## Data shown
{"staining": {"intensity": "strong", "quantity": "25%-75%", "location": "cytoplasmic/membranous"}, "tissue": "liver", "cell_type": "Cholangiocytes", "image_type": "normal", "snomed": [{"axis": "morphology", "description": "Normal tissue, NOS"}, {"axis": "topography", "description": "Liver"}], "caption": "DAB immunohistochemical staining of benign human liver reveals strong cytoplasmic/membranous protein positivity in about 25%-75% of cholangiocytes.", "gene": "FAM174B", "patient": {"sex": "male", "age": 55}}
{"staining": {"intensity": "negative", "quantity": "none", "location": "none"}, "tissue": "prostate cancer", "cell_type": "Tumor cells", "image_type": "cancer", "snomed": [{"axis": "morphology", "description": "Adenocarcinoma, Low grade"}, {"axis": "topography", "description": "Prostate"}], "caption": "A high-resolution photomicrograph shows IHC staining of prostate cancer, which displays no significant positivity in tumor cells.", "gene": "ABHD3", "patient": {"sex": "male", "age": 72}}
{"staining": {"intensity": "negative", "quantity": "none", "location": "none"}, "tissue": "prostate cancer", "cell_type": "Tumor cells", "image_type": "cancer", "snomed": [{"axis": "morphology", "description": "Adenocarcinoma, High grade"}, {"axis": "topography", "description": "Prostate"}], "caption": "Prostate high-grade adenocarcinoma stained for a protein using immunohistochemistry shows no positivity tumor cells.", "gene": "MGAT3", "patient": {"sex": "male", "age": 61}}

## Problem description
Take the data above and return it exactly.

## Response box
{"staining": {"intensity": "strong", "quantity": "25%-75%", "location": "cytoplasmic/membranous"}, "tissue": "liver", "cell_type": "Cholangiocytes", "image_type": "normal", "snomed": [{"axis": "morphology", "description": "Normal tissue, NOS"}, {"axis": "topography", "description": "Liver"}], "caption": "DAB immunohistochemical staining of benign human liver reveals strong cytoplasmic/membranous protein positivity in about 25%-75% of cholangiocytes.", "gene": "FAM174B", "patient": {"sex": "male", "age": 55}}
{"staining": {"intensity": "negative", "quantity": "none", "location": "none"}, "tissue": "prostate cancer", "cell_type": "Tumor cells", "image_type": "cancer", "snomed": [{"axis": "morphology", "description": "Adenocarcinoma, Low grade"}, {"axis": "topography", "description": "Prostate"}], "caption": "A high-resolution photomicrograph shows IHC staining of prostate cancer, which displays no significant positivity in tumor cells.", "gene": "ABHD3", "patient": {"sex": "male", "age": 72}}
{"staining": {"intensity": "negative", "quantity": "none", "location": "none"}, "tissue": "prostate cancer", "cell_type": "Tumor cells", "image_type": "cancer", "snomed": [{"axis": "morphology", "description": "Adenocarcinoma, High grade"}, {"axis": "topography", "description": "Prostate"}], "caption": "Prostate high-grade adenocarcinoma stained for a protein using immunohistochemistry shows no positivity tumor cells.", "gene": "MGAT3", "patient": {"sex": "male", "age": 61}}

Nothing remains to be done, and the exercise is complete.